Nem você sabe o que vai dizer! Como posso eu?
-Tem razão.
-Tá vendo só...
-Mas você não sabe o que eu vou dizer.
-E você, sabe?
-Na verdade, eu não...
-Eu não sei por que, mas entendo.
-Eu só queria te dizer as verdades.
-Que verdades?
-Você sabe.
-Mas você disse que eu não sei.
-Olha, você sempre me perturba com suas respostinhas.
-“Respostinhas”?
-É. Você sempre sabe o que dizer e isso me irrita.
-Por quê?
-Suas “perguntinhas” também me irritam.
-Então eu só te irrito?
-Nem sempre.
-Mas se eu não fizesse pergunta alguma ou não respondesse as suas, não seria mais irritante?
-Talvez.
-Então, se eu fosse muda seria melhor?
-Não!
-A verdade é que você odeia o fato de eu ser igual a você?
-Isso. Eu gosto de opostos.
-Eu sou mulher, você é homem, somos opostos.
-Você entendeu.
-O que você quer dizer com “eu gosto de opostos”?
-Quer dizer que...
-É o fim?
-Eu queria que você mudasse por...
-Você?
-Por mim? É, por mim.
-Você não pode me pedir isso.
-Mas eu estou pedindo.
-Mas você não pode!
-Por que não?
-Porque eu sou eu. É difícil mudar até por mim, quiçá por você!
-Eu já mudei por você, sabia?
-Eu nunca pedi isso, pedi?
-Não.
-Pois é, você mudou porque quis, porque achou que devia, não sei! Comigo não funciona assim, eu me acho suficientemente agradável.
-Escuta, quando você perguntou se seria melhor você ser muda... O que eu disse mesmo?

(silêncio)

-Ouve essa música.
-Qual?
-Essa.
-Que música é essa?
-Você não está ouvindo?
-Sim, mas é irreconhecível.
-The Killing Moon.
-Ah, ela.
-Agora posso falar as minhas verdades?
-Fala.
-Você não devia me pedir pra mudar, é egoísmo.
-Egoísmo é você se achar “suficientemente agradável”.
-Eu não sou suficientemente agradável, então?
-Eu não disse isso, mas chega a ser pretensão da sua parte...
-Achei que gostasse da minha pretensão.
-Tá vendo, continua adivinhando o que não deve.
-Está bem.

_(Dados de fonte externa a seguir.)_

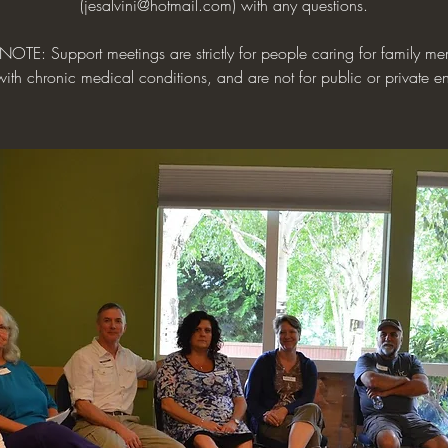
(jesalvini@hotmail.com) with any questions.
NOTE: Support meetings are strictly for people caring for family me
with chronic medical conditions, and are not for public or private en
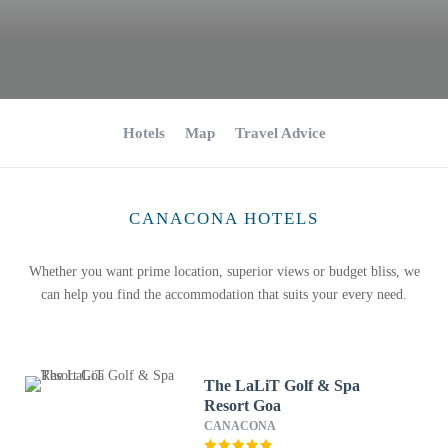
Hotels
Map
Travel Advice
CANACONA HOTELS
Whether you want prime location, superior views or budget bliss, we
can help you find the accommodation that suits your every need.
The LaLiT Golf & Spa
Resort Goa
CANACONA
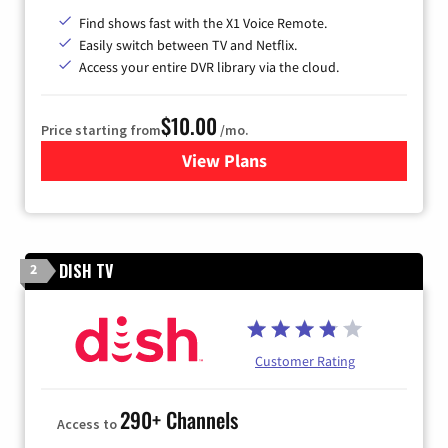
Find shows fast with the X1 Voice Remote.
Easily switch between TV and Netflix.
Access your entire DVR library via the cloud.
$10.00
Price starting from
/mo.
View Plans
for Xfinity TV from Comcast
DISH TV
2
Customer Rating
290+ Channels
Access to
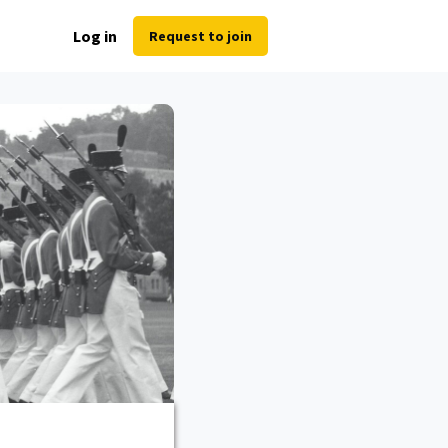
Log in
Request to join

Acho que lhe devo desculpas.
-Você acha?
-É. Eu acho.
-Você não consegue nem assumir que me deve desculpas...
-Você tá ficando bitolado, não é possível!
-Eu só não consigo entender porque você me trata como uma criança.
-É por que você quer que eu te trate assim.
-Que?
-É isso mesmo. Você se trata como uma criança, age como uma, o que quer que eu faça?
-Eu não sou assim.
-Você é. E ainda é uma criança mimada.
-Como assim?
-Acha que eu devo fazer tudo por você, como se fosse uma obrigação. Amor é troca, sabia?
-Eu não sou mimado.
-Isso não é algo potencialmente ruim, mas exageros são exageros, coisas além do ponto são potencialmente desnecessárias...
-Você não me impressiona com sua prolixidade.
-Não me preocupo em impressionar.
-Tudo bem. Digamos que eu seja... Isso te incomoda?
-Incomoda. Você é do tipo que quer tudo na hora.
-Eu não sou assim.
-É sim.
-Tá bom. Quer saber por que eu liguei?
-Não foi pelos sonhos e pelas verdades?
-Não, não.
-Então foi por quê?
-Porque eu sou mimado e quero uma coisa agora.
-Que coisa?
-Você.


Echo & The Bunnymen – The Killing Moon.